13/12/2008
L'histoire vouée à la casse ?, par Christian Salmon
Source : Le Monde daté du 13 décembre 2008
Chronique de Christian Salmon, écrivain
Après la fin du star-system tant de fois annoncée, c'est une autre composante de son succès qui serait vouée à la casse : la "story". La bonne vieille histoire, avec un début un milieu et une fin, sans laquelle il n'y aurait tout simplement pas de cinéma hollywoodien. Depuis l'aube de l'humanité jusqu'à Hollywood, le récit écrit a connu de multiples métamorphoses au gré des transformations techniques d'impression et de reproduction. Cependant il s'est transmis à travers un format plus ou moins stable, celui du livre ou du film, qui, dans sa forme achevée, raconte à un lecteur contraint la trajectoire d'une vie humaine ou les étapes d'un voyage du héros dont le chercheur Michael Bakhtine avait identifié l'une des formes dans le "chronotope" de la route. Ce modèle d'écriture et de transmission des récits serait sérieusement en danger, menacé par l'explosion de la communication numérique, l'apparition de médias interactifs (téléphones, iPhones, micro-ordinateurs), la multiplication d'univers immersifs nouveaux (jeux vidéo, Second Life, "reality shows"...) et l'apparition de nouveaux formats de narration (hypertextes, multimédias).

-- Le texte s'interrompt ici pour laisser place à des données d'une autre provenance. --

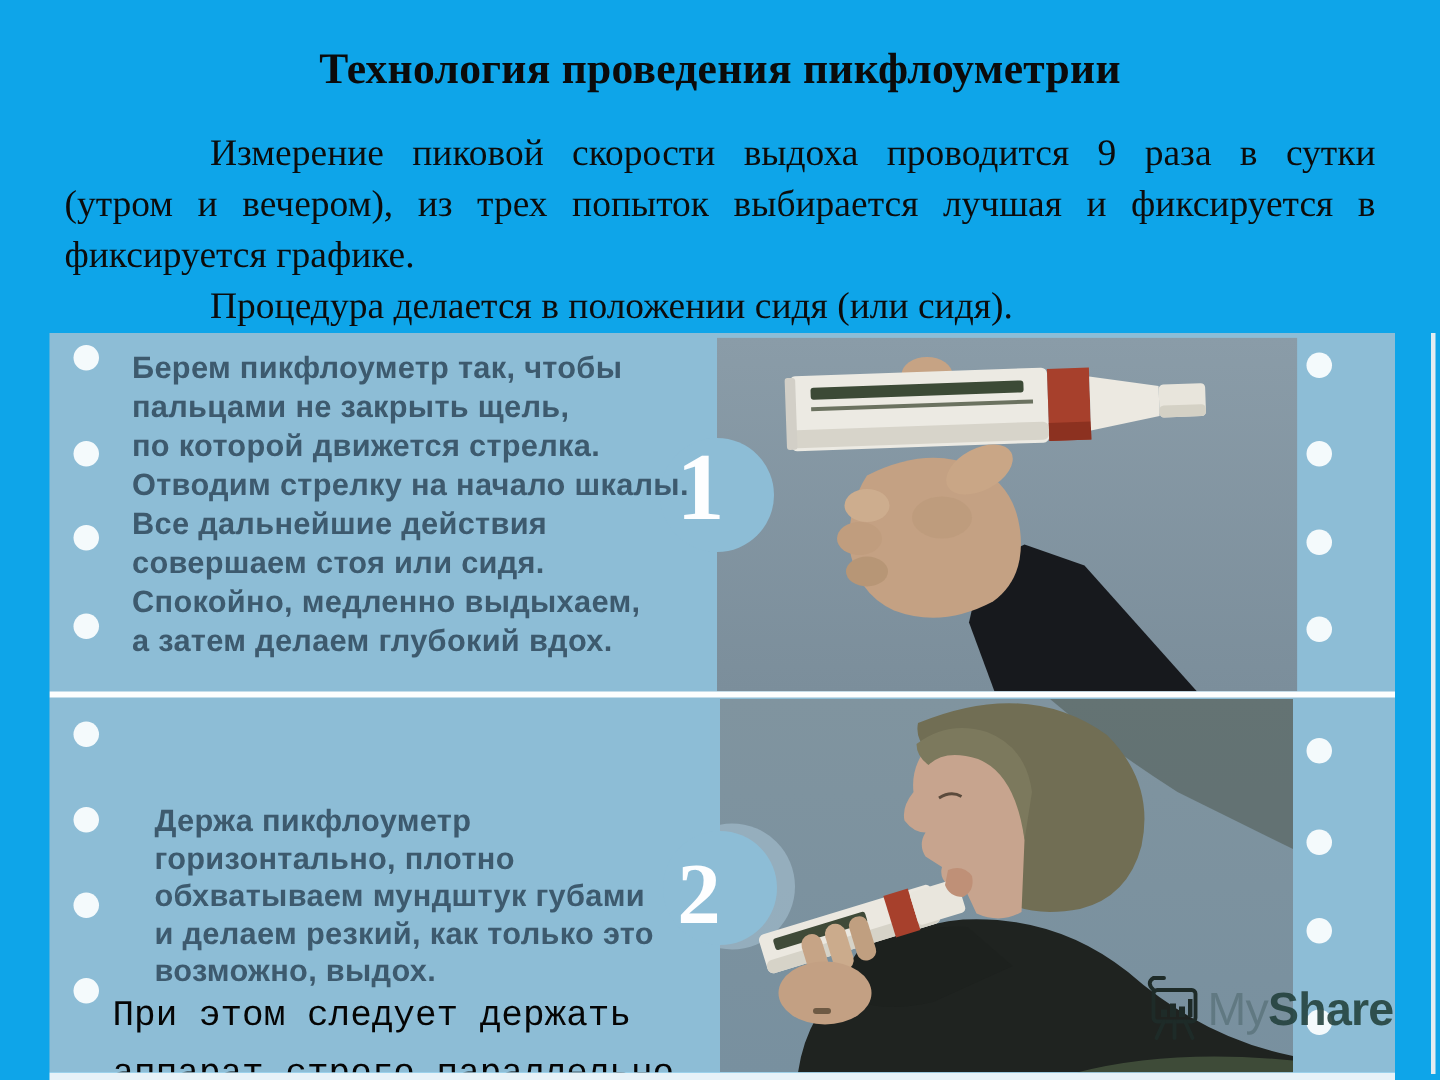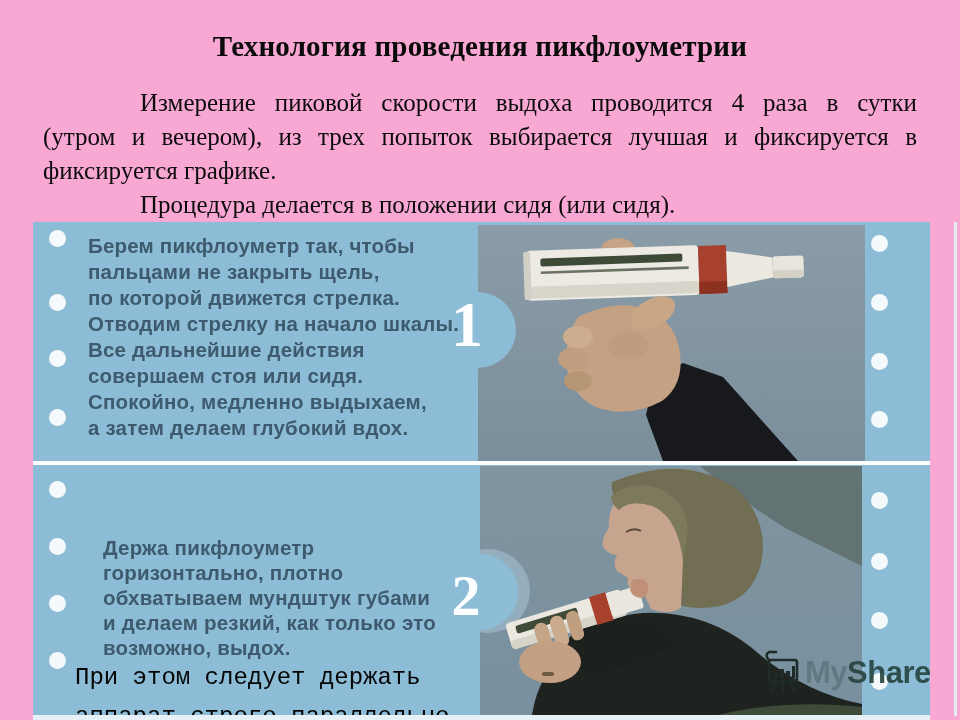"Технология проведения пикфлоуметрии" .slide { background: #f9a8d4 -> #0ea5e9 }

L'audience se détournerait de plus en plus des longs tunnels narratifs de la production hollywoodienne pour se consacrer à d'autres formes et supports de lectures et d'écritures, comme les écrans et les téléphones portables. La capacité d'Hollywood à raconter une histoire serait progressivement grignotée par l'expansion des messages et des microrécits dans la médiasphère. Le récit traditionnel avec suspense, conflit et résolution serait en passe d'être noyé dans le bruit universel et le désordre visuel. Une nouvelle version de la fable du lion hollywoodien mis en échec par les moustiques de la Toile. "J'ai même vu un écran plasma au-dessus d'un urinoir", a déclaré le producteur Peter Guber (Midnight Express, The Color Purple, Rain Man, Batman...) qui donne à l'université de Californie un cours intitulé "Naviguer dans un monde narratif"...

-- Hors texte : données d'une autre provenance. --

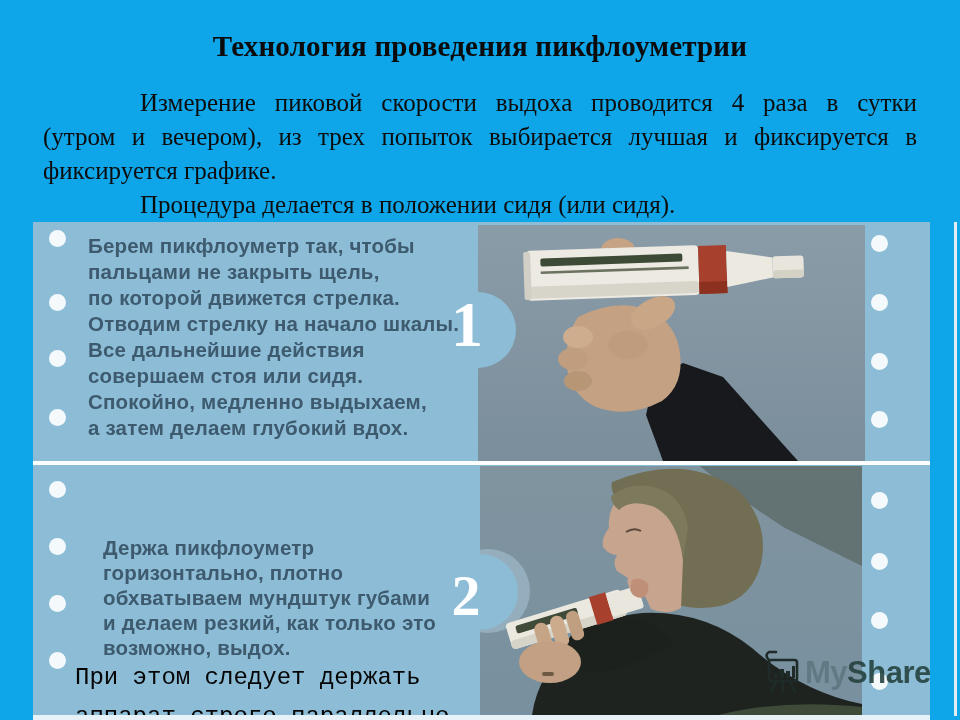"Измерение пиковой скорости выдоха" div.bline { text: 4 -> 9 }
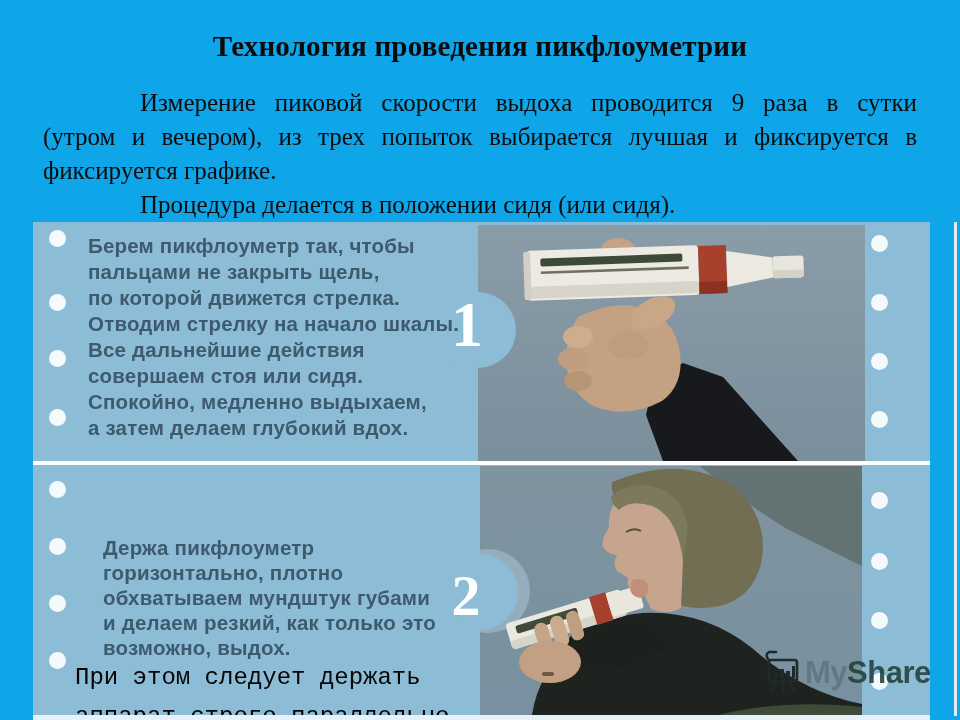"My" .wm-my { font-weight: bold -> normal }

Le Centre pour le storytelling du futur, qui ouvrira ses portes à Plymouth en 2010, répond à cette nouvelle donne. "Notre idée, explique David Kirkpatrick, président de Plymouth Rock Studios et ancien président de Paramount, qui a investi 25 millions de dollars dans le projet, est de relever le défi des nouvelles technologies et d'essayer de maintenir vivant l'art du récit alors que nous abordons le XXIe siècle du storytelling." Nous devons "protéger l'histoire" et pour cela être à la pointe de la technologie dans dix ou vingt ans. "C'est une chance extraordinaire de mettre les capacités d'innovation, qui ont fait la réputation du MIT, au service des nouvelles technologies du storytelling, poursuit-il. Cette collaboration va transformer le modèle de fabrication des films et réduire les barrières technologiques qui enferment la forme narrative."
Le MIT travaille déjà sur la robotisation de la production d'images, mais le nouveau centre devra orienter ses efforts technologiques vers l'industrie du spectacle. Selon le MIT, les nouvelles technologies peuvent apporter de nouvelles manières de raconter des histoires et révolutionner le storytelling qui devra s'adapter aux nouveaux supports multimédias. Les histoires doivent être plus attractives, plus ouvertes, interactives et adaptées aux nouveaux réseaux sociaux. Les chercheurs espèrent transformer l'audience en un partenaire actif, capable de créer des ponts entre les mondes réel et virtuel, en intervenant au cours même du processus de narration.
Les nouvelles technologies expérimentées au MIT, qui permettent à des dispositifs digitaux de comprendre les gens à un niveau émotionnel et même à des caméras de capter les intentions du réalisateur, devraient mettre au monde une nouvelle génération de personnages digitaux : performers synthétiques ou robots hautement expressifs et interactifs.
L'idée est de passer d'un film achevé, enfermé dans un livre ou un film, à des formes ouvertes de narration dans lesquelles des acteurs virtuels et des projecteurs "morphables" peuvent changer en temps réel l'apparence physique d'une scène...
Des perspectives technologiques qui, malgré l'investissement consenti, ne calment pas les inquiétudes de David Kirkpatrick. Il a avoué récemment qu'il pourrait bien suivre l'exemple d'Al Gore, dont le film Une vérité qui dérange a sensibilisé l'opinion aux dangers du réchauffement climatique. Son film attirerait l'attention sur un danger moins visible que la fonte des glaciers mais tout aussi pernicieux : la disparition des histoires. Son titre : World Without Story. Un monde sans histoire.